Extracted records
*** Block opens ***

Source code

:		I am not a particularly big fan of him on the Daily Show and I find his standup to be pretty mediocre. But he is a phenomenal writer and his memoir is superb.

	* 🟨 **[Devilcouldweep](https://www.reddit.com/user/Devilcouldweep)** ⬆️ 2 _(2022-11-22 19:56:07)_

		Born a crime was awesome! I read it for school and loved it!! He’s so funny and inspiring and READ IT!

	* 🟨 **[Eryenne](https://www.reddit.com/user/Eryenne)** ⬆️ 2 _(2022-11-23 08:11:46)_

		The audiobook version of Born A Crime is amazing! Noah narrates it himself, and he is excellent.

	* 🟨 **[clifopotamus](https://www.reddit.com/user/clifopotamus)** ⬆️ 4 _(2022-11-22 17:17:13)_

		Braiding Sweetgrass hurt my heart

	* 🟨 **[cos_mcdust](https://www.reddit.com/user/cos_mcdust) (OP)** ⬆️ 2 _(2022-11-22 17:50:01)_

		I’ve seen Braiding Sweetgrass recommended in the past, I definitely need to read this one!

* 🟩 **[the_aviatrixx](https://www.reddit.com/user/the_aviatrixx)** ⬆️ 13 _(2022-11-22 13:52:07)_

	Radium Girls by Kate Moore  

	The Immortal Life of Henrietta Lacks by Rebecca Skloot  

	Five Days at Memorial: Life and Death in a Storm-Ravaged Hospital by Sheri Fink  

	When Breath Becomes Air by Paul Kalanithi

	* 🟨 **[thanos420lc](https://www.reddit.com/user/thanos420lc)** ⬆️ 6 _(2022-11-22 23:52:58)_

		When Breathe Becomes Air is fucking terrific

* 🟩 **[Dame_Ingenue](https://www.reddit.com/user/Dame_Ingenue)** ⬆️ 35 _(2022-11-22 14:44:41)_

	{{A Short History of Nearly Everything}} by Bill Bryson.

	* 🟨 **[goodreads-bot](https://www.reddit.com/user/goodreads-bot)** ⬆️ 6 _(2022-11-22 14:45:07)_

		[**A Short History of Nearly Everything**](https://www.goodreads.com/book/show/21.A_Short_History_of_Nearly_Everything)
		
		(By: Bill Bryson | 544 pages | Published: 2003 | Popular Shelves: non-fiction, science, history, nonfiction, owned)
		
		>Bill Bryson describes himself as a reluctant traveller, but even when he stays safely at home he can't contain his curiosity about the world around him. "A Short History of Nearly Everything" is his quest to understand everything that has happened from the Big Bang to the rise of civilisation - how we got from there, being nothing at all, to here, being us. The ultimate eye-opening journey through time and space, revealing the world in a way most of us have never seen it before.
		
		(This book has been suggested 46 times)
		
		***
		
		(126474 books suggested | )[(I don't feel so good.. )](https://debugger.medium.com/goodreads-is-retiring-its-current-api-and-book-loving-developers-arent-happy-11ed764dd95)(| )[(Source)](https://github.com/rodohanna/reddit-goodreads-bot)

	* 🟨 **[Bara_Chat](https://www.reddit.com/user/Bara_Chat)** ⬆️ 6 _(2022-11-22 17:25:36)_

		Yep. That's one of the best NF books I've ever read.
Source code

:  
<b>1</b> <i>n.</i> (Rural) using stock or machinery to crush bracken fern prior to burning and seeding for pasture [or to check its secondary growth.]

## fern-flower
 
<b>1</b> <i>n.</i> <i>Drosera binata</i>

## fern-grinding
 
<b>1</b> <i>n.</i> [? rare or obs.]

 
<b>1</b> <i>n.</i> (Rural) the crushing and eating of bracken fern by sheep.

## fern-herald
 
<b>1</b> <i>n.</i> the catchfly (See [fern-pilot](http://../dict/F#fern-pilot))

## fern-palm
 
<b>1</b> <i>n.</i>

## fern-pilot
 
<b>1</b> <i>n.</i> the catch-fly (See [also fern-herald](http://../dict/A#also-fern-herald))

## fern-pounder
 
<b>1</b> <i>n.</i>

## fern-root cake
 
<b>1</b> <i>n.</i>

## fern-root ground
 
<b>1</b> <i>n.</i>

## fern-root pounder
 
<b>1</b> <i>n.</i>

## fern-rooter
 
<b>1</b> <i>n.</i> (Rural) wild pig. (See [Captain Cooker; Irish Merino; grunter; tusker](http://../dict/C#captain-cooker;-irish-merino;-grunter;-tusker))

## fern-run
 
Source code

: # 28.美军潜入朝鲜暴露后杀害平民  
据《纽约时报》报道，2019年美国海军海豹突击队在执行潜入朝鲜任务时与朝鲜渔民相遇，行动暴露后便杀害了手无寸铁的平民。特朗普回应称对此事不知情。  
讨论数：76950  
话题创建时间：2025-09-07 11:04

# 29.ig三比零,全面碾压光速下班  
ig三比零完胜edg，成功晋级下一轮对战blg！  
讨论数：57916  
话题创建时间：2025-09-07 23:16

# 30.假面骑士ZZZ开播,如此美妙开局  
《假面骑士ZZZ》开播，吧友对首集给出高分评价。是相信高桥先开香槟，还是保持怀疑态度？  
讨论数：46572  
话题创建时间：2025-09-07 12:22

*** Block closes ***

**Work task**
Format the extracted records above as a numbered list, one entry per line, and omit the blank lines.

**Exercise solution**
1. Source code
2. :		I am not a particularly big fan of him on the Daily Show and I find his standup to be pretty mediocre. But he is a phenomenal writer and his memoir is superb.
3. 	* 🟨 **[Devilcouldweep](https://www.reddit.com/user/Devilcouldweep)** ⬆️ 2 _(2022-11-22 19:56:07)_
4. 		Born a crime was awesome! I read it for school and loved it!! He’s so funny and inspiring and READ IT!
5. 	* 🟨 **[Eryenne](https://www.reddit.com/user/Eryenne)** ⬆️ 2 _(2022-11-23 08:11:46)_
6. 		The audiobook version of Born A Crime is amazing! Noah narrates it himself, and he is excellent.
7. 	* 🟨 **[clifopotamus](https://www.reddit.com/user/clifopotamus)** ⬆️ 4 _(2022-11-22 17:17:13)_
8. 		Braiding Sweetgrass hurt my heart
9. 	* 🟨 **[cos_mcdust](https://www.reddit.com/user/cos_mcdust) (OP)** ⬆️ 2 _(2022-11-22 17:50:01)_
10. 		I’ve seen Braiding Sweetgrass recommended in the past, I definitely need to read this one!
11. * 🟩 **[the_aviatrixx](https://www.reddit.com/user/the_aviatrixx)** ⬆️ 13 _(2022-11-22 13:52:07)_
12. 	Radium Girls by Kate Moore  
13. 	The Immortal Life of Henrietta Lacks by Rebecca Skloot  
14. 	Five Days at Memorial: Life and Death in a Storm-Ravaged Hospital by Sheri Fink  
15. 	When Breath Becomes Air by Paul Kalanithi
16. 	* 🟨 **[thanos420lc](https://www.reddit.com/user/thanos420lc)** ⬆️ 6 _(2022-11-22 23:52:58)_
17. 		When Breathe Becomes Air is fucking terrific
18. * 🟩 **[Dame_Ingenue](https://www.reddit.com/user/Dame_Ingenue)** ⬆️ 35 _(2022-11-22 14:44:41)_
19. 	{{A Short History of Nearly Everything}} by Bill Bryson.
20. 	* 🟨 **[goodreads-bot](https://www.reddit.com/user/goodreads-bot)** ⬆️ 6 _(2022-11-22 14:45:07)_
21. 		[**A Short History of Nearly Everything**](https://www.goodreads.com/book/show/21.A_Short_History_of_Nearly_Everything)
22. 		(By: Bill Bryson | 544 pages | Published: 2003 | Popular Shelves: non-fiction, science, history, nonfiction, owned)
23. 		>Bill Bryson describes himself as a reluctant traveller, but even when he stays safely at home he can't contain his curiosity about the world around him. "A Short History of Nearly Everything" is his quest to understand everything that has happened from the Big Bang to the rise of civilisation - how we got from there, being nothing at all, to here, being us. The ultimate eye-opening journey through time and space, revealing the world in a way most of us have never seen it before.
24. 		(This book has been suggested 46 times)
25. 		***
26. 		(126474 books suggested | )[(I don't feel so good.. )](https://debugger.medium.com/goodreads-is-retiring-its-current-api-and-book-loving-developers-arent-happy-11ed764dd95)(| )[(Source)](https://github.com/rodohanna/reddit-goodreads-bot)
27. 	* 🟨 **[Bara_Chat](https://www.reddit.com/user/Bara_Chat)** ⬆️ 6 _(2022-11-22 17:25:36)_
28. 		Yep. That's one of the best NF books I've ever read.
29. Source code
30. :  
31. <b>1</b> <i>n.</i> (Rural) using stock or machinery to crush bracken fern prior to burning and seeding for pasture [or to check its secondary growth.]
32. ## fern-flower
33. <b>1</b> <i>n.</i> <i>Drosera binata</i>
34. ## fern-grinding
35. <b>1</b> <i>n.</i> [? rare or obs.]
36. <b>1</b> <i>n.</i> (Rural) the crushing and eating of bracken fern by sheep.
37. ## fern-herald
38. <b>1</b> <i>n.</i> the catchfly (See [fern-pilot](http://../dict/F#fern-pilot))
39. ## fern-palm
40. <b>1</b> <i>n.</i>
41. ## fern-pilot
42. <b>1</b> <i>n.</i> the catch-fly (See [also fern-herald](http://../dict/A#also-fern-herald))
43. ## fern-pounder
44. <b>1</b> <i>n.</i>
45. ## fern-root cake
46. <b>1</b> <i>n.</i>
47. ## fern-root ground
48. <b>1</b> <i>n.</i>
49. ## fern-root pounder
50. <b>1</b> <i>n.</i>
51. ## fern-rooter
52. <b>1</b> <i>n.</i> (Rural) wild pig. (See [Captain Cooker; Irish Merino; grunter; tusker](http://../dict/C#captain-cooker;-irish-merino;-grunter;-tusker))
53. ## fern-run
54. Source code
55. : # 28.美军潜入朝鲜暴露后杀害平民  
56. 据《纽约时报》报道，2019年美国海军海豹突击队在执行潜入朝鲜任务时与朝鲜渔民相遇，行动暴露后便杀害了手无寸铁的平民。特朗普回应称对此事不知情。  
57. 讨论数：76950  
58. 话题创建时间：2025-09-07 11:04
59. # 29.ig三比零,全面碾压光速下班  
60. ig三比零完胜edg，成功晋级下一轮对战blg！  
61. 讨论数：57916  
62. 话题创建时间：2025-09-07 23:16
63. # 30.假面骑士ZZZ开播,如此美妙开局  
64. 《假面骑士ZZZ》开播，吧友对首集给出高分评价。是相信高桥先开香槟，还是保持怀疑态度？  
65. 讨论数：46572  
66. 话题创建时间：2025-09-07 12:22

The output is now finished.